⟨

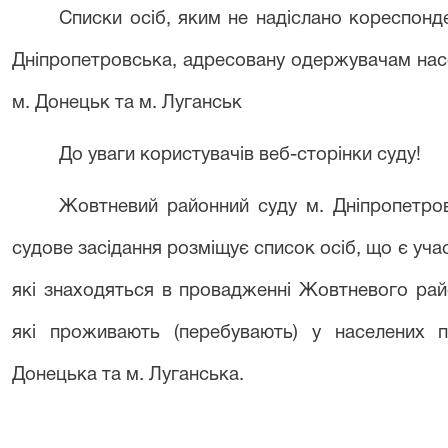
Списки осіб, яким не надіслано кореспон
Дніпропетровська, адресовану одержувачам насе
м. Донецьк та м. Луганськ
До уваги користувачів веб-сторінки суду!
Жовтнев
ий
районн
ий
суду м. Дніпропетро
судове засідання розміщує список осіб, що є уча
які знаходяться в провадженні
Жовтневого рай
які проживають (перебувають) у населених 
Донецька та м. Луганська.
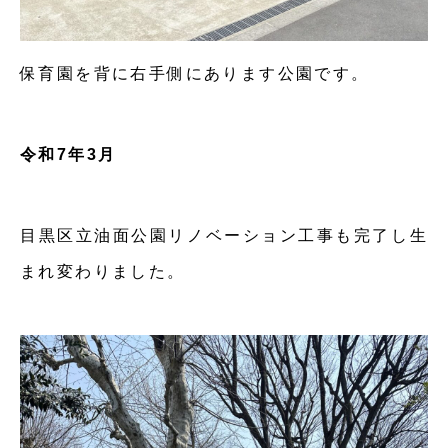
保育園を背に右手側にあります公園です。
令和7年3月
目黒区立油面公園リノベーション工事も完了し生
まれ変わりました。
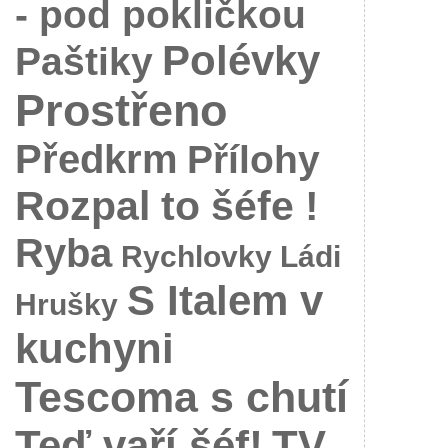
- pod pokličkou
Polévky
Paštiky
Prostřeno
Předkrm
Přílohy
Rozpal to šéfe !
Ryba
Rychlovky Ládi
S Italem v
Hrušky
kuchyni
Tescoma s chutí
Teď vaří šéf!
TV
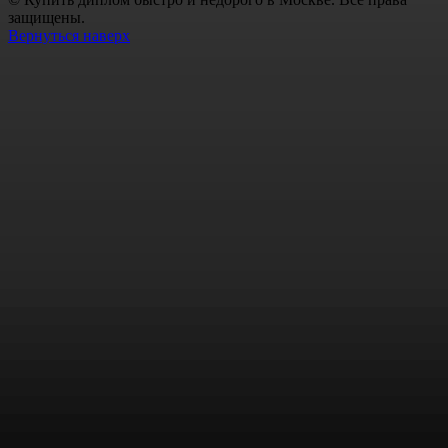
защищены.
Вернуться наверх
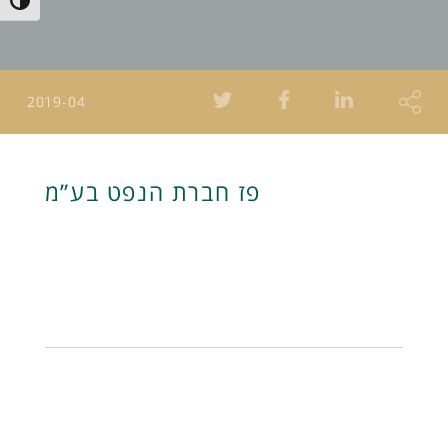
Toggle High Contrast
2019-04
פז חברת הנפט בע”מ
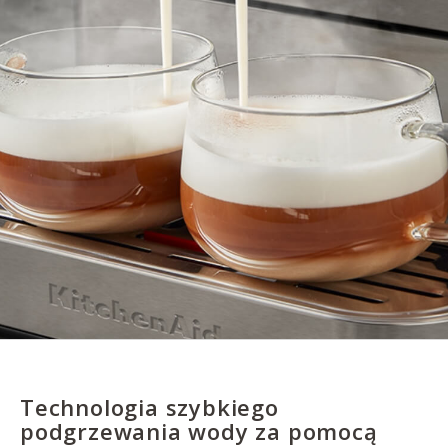
Technologia szybkiego
podgrzewania wody za pomocą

⟩

## Action item
Each record above goes into the copy word for word; the pictures do not.

## Result of this task
Списки осіб, яким не надіслано кореспон
Дніпропетровська, адресовану одержувачам насе
м. Донецьк та м. Луганськ
До уваги користувачів веб-сторінки суду!
Жовтнев
ий
районн
ий
суду м. Дніпропетро
судове засідання розміщує список осіб, що є уча
які знаходяться в провадженні
Жовтневого рай
які проживають (перебувають) у населених 
Донецька та м. Луганська.
保育園を背に右手側にあります公園です。
令和7年3月
目黒区立油面公園リノベーション工事も完了し生
まれ変わりました。
- pod pokličkou
Polévky
Paštiky
Prostřeno
Předkrm
Přílohy
Rozpal to šéfe !
Ryba
Rychlovky Ládi
S Italem v
Hrušky
kuchyni
Tescoma s chutí
Teď vaří šéf!
TV
защищены.
Вернуться наверх
Toggle High Contrast
2019-04
פז חברת הנפט בע”מ
Technologia szybkiego
podgrzewania wody za pomocą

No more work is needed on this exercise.